Poursuivez l'article sur la victoire de Richard Virenque à Morzine à partir de sa dernière phrase.

Texte de la page >>
┄┄┄┄┄┄┄┄┄┄┄┄┄┄┄┄┄┄┄┄

«Désormais, la boucle est bouclée. Quoi qu'il advienne par la suite, je pourrai mettre un terme à ma carrière sans regret.» Samedi, au terme d'un numéro alpestre dont il a le secret, Richard Virenque a, une fois encore, fait fondre cette France qui l'adule. Vainqueur à Morzine comme en 2000, après une chevauchée fantastique de près de 200 kilomètres, le Varois a fait carton plein, s'emparant du maillot jaune, qu'il n'avait plus enfilé depuis le 6 juillet 1992 à Pau, et de la tunique de meilleur grimpeur.

┄┄┄┄┄┄┄┄┄┄┄┄┄┄┄┄┄┄┄┄

Données extraites >>
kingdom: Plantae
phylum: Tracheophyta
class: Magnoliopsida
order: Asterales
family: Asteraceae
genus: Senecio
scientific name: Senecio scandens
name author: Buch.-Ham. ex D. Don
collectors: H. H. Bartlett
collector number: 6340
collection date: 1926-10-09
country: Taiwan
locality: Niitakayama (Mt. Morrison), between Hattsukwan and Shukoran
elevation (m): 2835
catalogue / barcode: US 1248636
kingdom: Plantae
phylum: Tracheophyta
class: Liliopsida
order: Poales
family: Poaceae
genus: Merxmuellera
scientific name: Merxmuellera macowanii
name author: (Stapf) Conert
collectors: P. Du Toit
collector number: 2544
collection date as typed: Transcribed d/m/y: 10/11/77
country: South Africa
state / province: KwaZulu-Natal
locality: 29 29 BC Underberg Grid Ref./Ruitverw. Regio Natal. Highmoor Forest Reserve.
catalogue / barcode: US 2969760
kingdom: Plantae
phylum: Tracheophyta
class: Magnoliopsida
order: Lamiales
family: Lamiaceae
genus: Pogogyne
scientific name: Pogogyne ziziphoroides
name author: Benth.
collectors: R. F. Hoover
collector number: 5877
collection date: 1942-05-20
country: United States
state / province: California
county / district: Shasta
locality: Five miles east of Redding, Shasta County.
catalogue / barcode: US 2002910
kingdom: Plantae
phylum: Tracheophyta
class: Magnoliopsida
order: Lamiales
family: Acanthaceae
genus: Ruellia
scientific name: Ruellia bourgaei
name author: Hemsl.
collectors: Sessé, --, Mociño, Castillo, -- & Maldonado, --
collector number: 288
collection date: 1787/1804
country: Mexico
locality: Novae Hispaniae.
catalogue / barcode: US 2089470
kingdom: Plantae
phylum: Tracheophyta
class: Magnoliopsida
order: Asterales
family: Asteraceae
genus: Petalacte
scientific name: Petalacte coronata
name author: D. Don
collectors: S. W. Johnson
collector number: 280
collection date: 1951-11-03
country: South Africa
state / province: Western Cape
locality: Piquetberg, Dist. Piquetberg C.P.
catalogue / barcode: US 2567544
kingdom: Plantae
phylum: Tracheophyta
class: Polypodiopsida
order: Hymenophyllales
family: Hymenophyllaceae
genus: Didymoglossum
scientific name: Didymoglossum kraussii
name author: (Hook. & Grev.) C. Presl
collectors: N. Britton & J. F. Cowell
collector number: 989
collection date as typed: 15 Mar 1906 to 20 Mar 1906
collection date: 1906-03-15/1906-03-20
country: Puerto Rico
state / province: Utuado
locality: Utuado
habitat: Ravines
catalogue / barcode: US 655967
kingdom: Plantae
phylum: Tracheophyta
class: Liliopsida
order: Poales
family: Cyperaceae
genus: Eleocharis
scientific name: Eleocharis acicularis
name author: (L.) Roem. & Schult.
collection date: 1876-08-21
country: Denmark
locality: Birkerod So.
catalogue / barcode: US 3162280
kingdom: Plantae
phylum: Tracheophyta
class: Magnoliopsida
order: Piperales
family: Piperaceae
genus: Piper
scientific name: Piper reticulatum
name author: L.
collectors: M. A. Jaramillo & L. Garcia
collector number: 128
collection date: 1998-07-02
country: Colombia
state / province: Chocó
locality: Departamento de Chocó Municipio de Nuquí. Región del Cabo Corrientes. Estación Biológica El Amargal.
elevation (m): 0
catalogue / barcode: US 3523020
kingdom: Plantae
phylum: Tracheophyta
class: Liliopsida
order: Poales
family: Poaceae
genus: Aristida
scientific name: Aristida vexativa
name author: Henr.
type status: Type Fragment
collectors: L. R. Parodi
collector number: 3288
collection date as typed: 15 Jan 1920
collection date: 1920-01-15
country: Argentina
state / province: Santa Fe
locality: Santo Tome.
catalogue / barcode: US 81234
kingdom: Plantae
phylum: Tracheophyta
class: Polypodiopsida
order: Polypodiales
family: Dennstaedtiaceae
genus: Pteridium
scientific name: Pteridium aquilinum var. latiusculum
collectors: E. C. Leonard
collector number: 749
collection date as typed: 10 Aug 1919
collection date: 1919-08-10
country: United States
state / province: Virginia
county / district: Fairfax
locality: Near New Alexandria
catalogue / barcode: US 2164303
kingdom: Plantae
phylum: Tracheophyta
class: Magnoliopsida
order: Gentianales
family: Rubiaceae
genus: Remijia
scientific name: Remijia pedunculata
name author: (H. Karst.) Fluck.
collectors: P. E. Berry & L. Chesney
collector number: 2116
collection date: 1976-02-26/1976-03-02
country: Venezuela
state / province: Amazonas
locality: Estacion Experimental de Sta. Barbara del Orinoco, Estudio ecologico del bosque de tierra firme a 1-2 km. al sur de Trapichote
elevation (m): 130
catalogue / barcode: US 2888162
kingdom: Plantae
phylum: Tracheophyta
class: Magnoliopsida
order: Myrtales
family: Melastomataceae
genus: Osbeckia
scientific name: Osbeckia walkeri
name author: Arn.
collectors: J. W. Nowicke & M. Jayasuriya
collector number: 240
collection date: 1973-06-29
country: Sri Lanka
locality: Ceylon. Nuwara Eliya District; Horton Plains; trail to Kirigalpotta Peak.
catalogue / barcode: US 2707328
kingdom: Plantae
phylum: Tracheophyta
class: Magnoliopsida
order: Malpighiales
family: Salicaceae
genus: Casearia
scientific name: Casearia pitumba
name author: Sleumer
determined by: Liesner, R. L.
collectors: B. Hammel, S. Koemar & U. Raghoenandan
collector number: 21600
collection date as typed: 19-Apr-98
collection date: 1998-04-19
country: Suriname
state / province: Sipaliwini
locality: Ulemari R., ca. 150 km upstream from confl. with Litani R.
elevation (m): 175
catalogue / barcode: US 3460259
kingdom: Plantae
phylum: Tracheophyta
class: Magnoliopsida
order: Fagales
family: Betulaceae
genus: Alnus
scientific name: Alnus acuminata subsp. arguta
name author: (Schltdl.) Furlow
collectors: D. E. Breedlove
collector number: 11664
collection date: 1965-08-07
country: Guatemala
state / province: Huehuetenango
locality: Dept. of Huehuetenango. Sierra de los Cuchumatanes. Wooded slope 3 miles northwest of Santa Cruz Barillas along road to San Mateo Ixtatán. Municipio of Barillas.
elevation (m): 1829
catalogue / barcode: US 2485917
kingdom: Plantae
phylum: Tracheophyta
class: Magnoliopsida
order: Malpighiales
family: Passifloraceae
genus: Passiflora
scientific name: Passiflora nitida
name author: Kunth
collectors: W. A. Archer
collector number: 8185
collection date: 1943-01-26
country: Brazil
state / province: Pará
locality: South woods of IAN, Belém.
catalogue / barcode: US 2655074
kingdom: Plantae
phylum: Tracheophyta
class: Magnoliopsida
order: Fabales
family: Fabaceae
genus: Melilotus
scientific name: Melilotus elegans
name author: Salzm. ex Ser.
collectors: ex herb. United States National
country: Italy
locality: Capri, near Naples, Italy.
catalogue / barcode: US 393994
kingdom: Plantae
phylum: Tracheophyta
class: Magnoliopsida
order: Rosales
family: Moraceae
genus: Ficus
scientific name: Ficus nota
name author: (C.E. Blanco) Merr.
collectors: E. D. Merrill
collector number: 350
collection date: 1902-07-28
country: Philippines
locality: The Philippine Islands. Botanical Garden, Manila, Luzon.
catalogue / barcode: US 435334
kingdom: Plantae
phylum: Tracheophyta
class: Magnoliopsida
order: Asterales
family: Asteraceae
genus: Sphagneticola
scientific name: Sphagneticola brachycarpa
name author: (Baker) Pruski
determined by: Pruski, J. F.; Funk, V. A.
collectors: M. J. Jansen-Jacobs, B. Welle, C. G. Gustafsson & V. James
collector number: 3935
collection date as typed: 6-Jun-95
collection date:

┄┄┄┄┄┄┄┄┄┄┄┄┄┄┄┄┄┄┄┄

Résultat obtenu >>
Virenque, qui a payé sa débauche d'énergie dimanche dans L 'Alpe-d'Huez, ne sera pas vêtu de jaune en ce 14 juillet, mais il arborera ce tricot à pois rouges qui lui colle si bien à la peau. Un bout de tissu dont on a de plus en plus de mal à le dissocier, et qu'il rêve de ramener à Paris pour la sixième fois. S'il parvient à ses fins – personne ne semble vraiment vouloir l'en empêcher –, le Varois rejoindra l'Espagnol Federico Bahamontès et le Belge Lucien Van Impe au panthéon des grimpeurs.